* [GOAL 1] Could you retype the Lucas Martínez profile, starting with "- Position(s): Midfielder" and going on through "Apps / (Gls)"?

* [GIVEN TEXT]
* * * * *

Lucas Martínez

Personal information
- Full name: Lucas Alejandro Martínez Guanco
- Date of birth: 5 November 1998 (age 26)
- Place of birth: Durazno, Uruguay
- Height: 1.66 m (5 ft 5 in)
- Position(s): Midfielder

Team information
- Current team: Juventud
- Number: 16

Youth career
- 2013–2018: Defensor Sporting

Senior career*
- Years: Team / Apps / (Gls)
- 2018–: Defensor Sporting B
- 2019: → Juventud (loan) / 12 / (0)

= Lucas Martínez (footballer, born 1998) =

Uruguayan footballer

Lucas Alejandro Martínez Guanco (born 5 November 1998) is a Uruguayan footballer who plays as a midfielder for Defensor Sporting B.

* * * * *

* [DATA IN THIS EXERCISE]
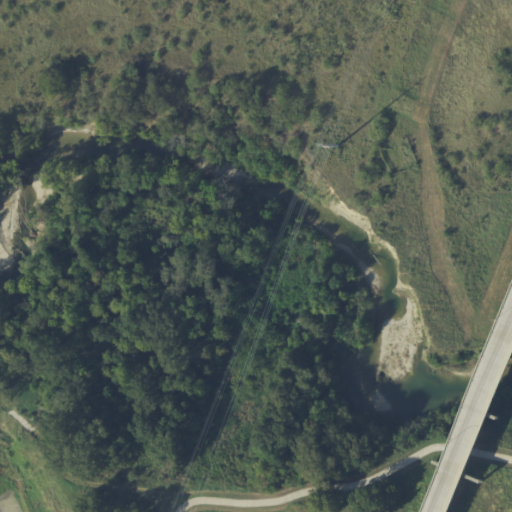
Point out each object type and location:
power tower: (346, 146)
river: (296, 193)
road: (476, 423)
road: (345, 486)
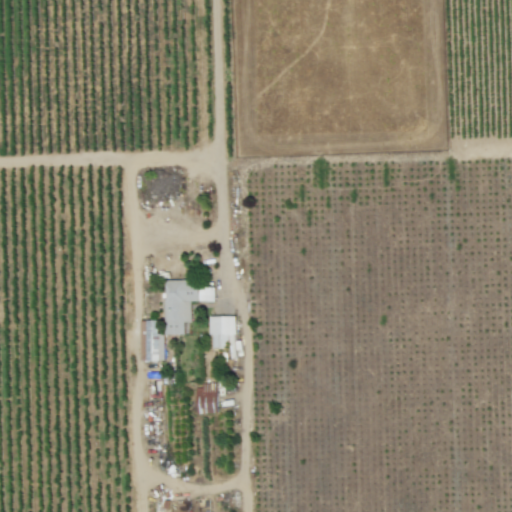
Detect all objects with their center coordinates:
road: (217, 74)
road: (153, 231)
building: (183, 302)
building: (221, 329)
building: (150, 341)
building: (206, 398)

* * * * *

* [GOAL 2] Can you move every coordinate in the answers of the listing above by adding 79 to each number, and give back all of the listing's lines, requests included, but without the pictures?

* [EXERCISE ANSWER 1]
- Position(s): Midfielder

Team information
- Current team: Juventud
- Number: 16

Youth career
- 2013–2018: Defensor Sporting

Senior career*
- Years: Team / Apps / (Gls)

* [EXERCISE ANSWER 2]
Point out each object type and location:
power tower: (425, 225)
river: (375, 272)
road: (555, 502)
road: (424, 565)
Detect all objects with their center coordinates:
road: (296, 153)
road: (232, 310)
building: (262, 381)
building: (300, 408)
building: (229, 420)
building: (285, 477)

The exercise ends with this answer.